### Work task
Transcribe the data exactly, pictures excluded.

### Supplied entries
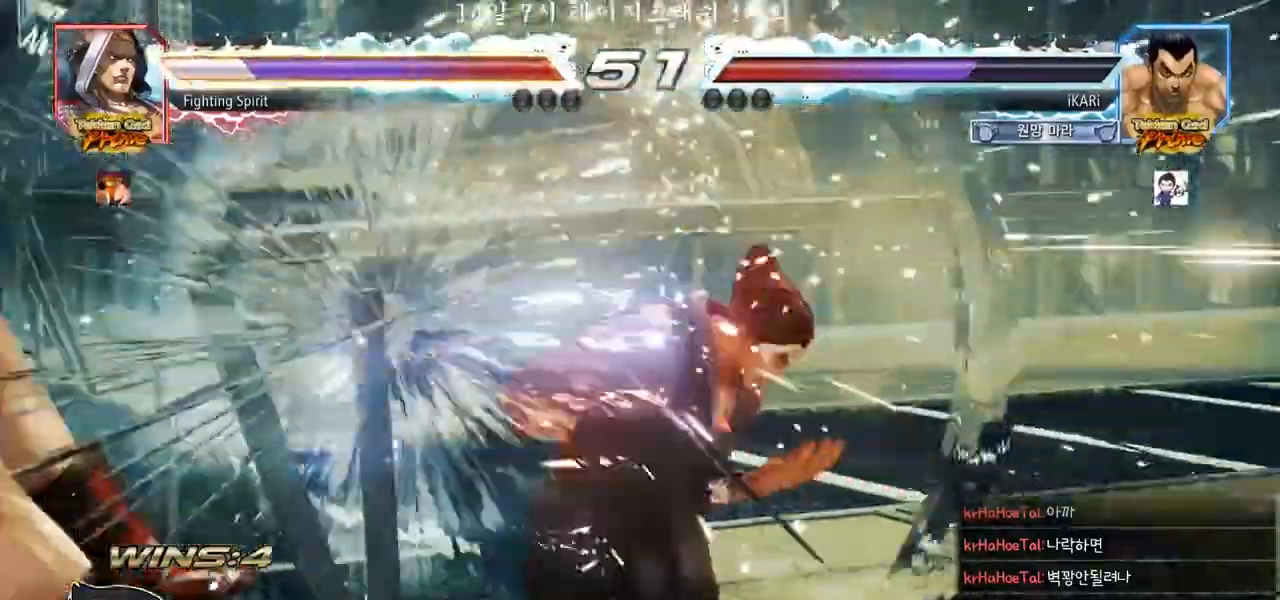
{"dt_ms": 1000, "buttons": [], "left_stick": "center"}
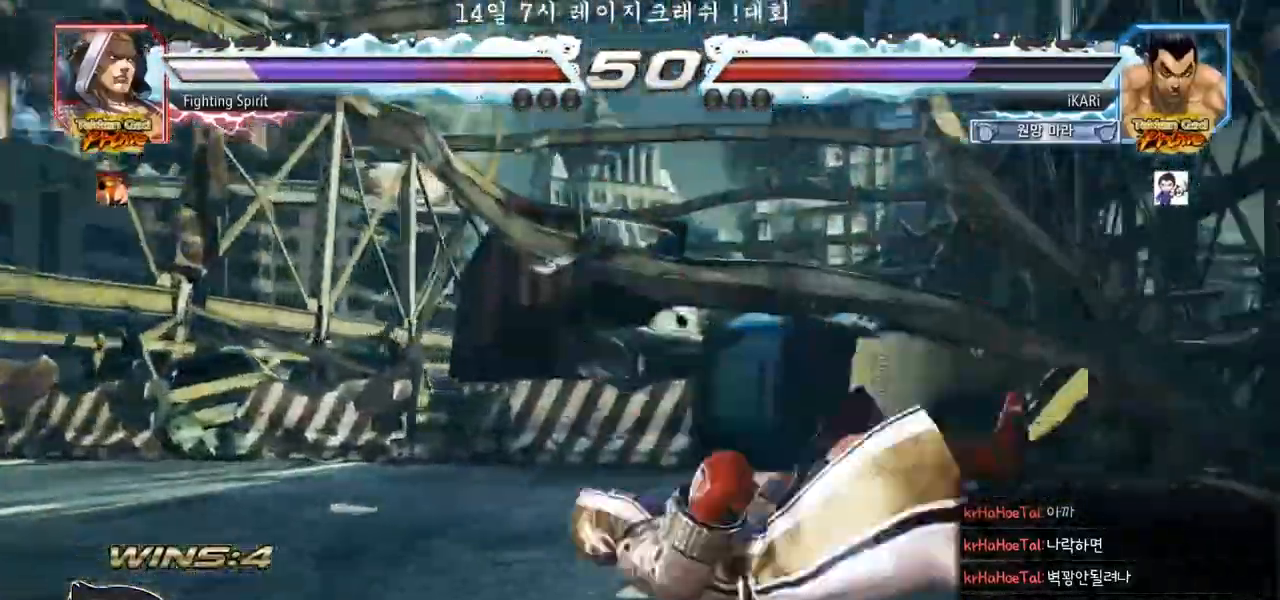
{"dt_ms": 500, "buttons": [], "left_stick": "up-left", "events": [[400, "left_stick", "up-left"]]}
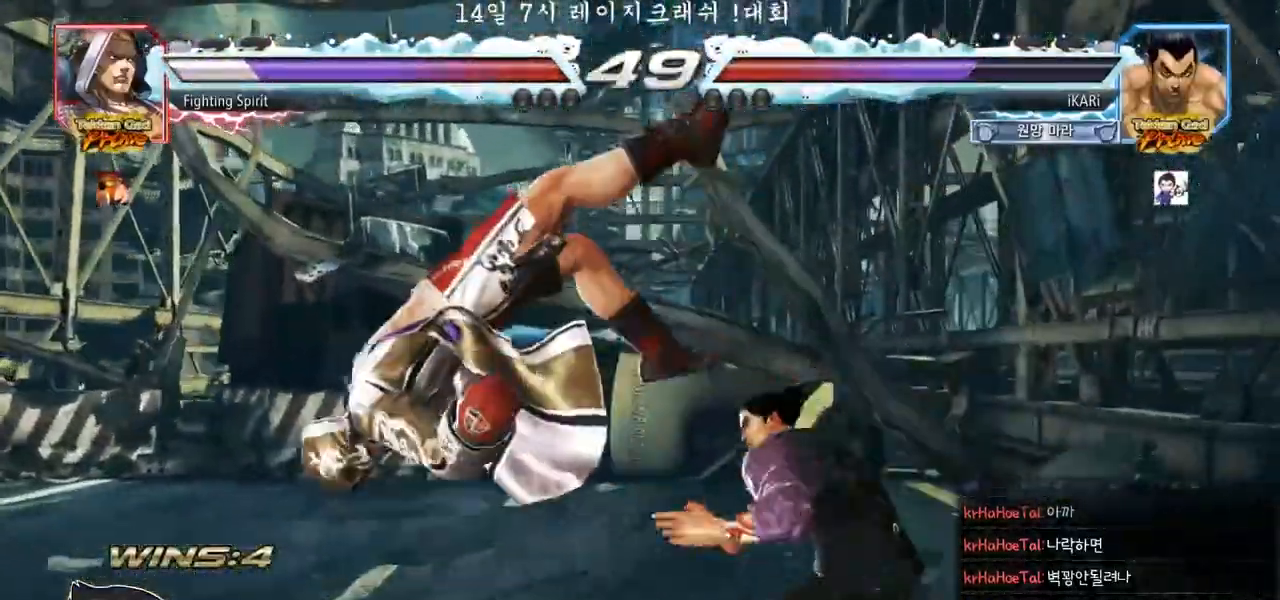
{"dt_ms": 500, "buttons": [], "left_stick": "left", "events": [[200, "CIRCLE", "down"], [233, "left_stick", "center"], [283, "CIRCLE", "up"], [417, "left_stick", "left"]]}
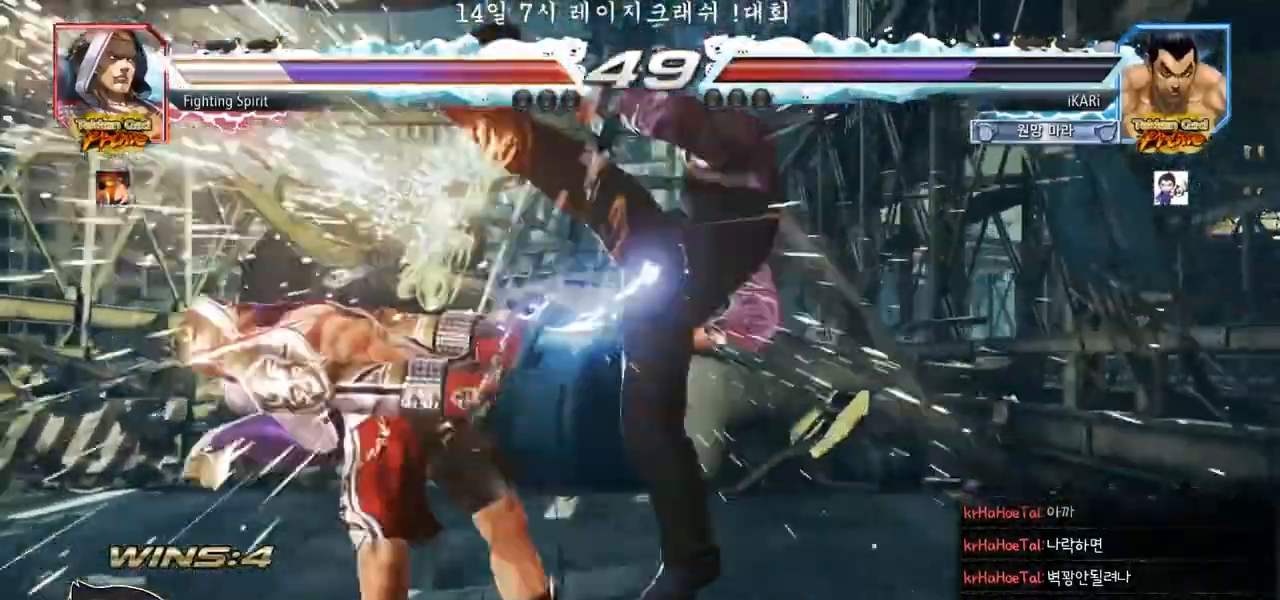
{"dt_ms": 1000, "buttons": [], "left_stick": "center"}
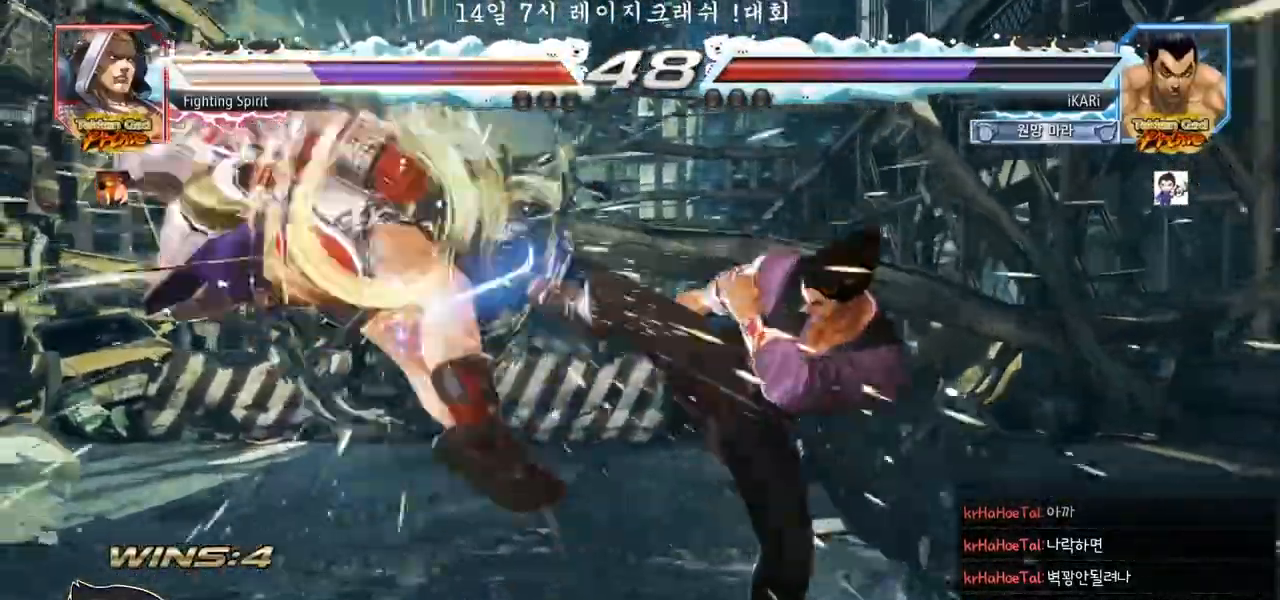
{"dt_ms": 500, "buttons": [], "left_stick": "left", "events": [[467, "left_stick", "left"]]}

### The answer
{"dt_ms": 1000, "buttons": [], "left_stick": "center"}
{"dt_ms": 500, "buttons": [], "left_stick": "up-left", "events": [[400, "left_stick", "up-left"]]}
{"dt_ms": 500, "buttons": [], "left_stick": "left", "events": [[200, "CIRCLE", "down"], [233, "left_stick", "center"], [283, "CIRCLE", "up"], [417, "left_stick", "left"]]}
{"dt_ms": 1000, "buttons": [], "left_stick": "center"}
{"dt_ms": 500, "buttons": [], "left_stick": "left", "events": [[467, "left_stick", "left"]]}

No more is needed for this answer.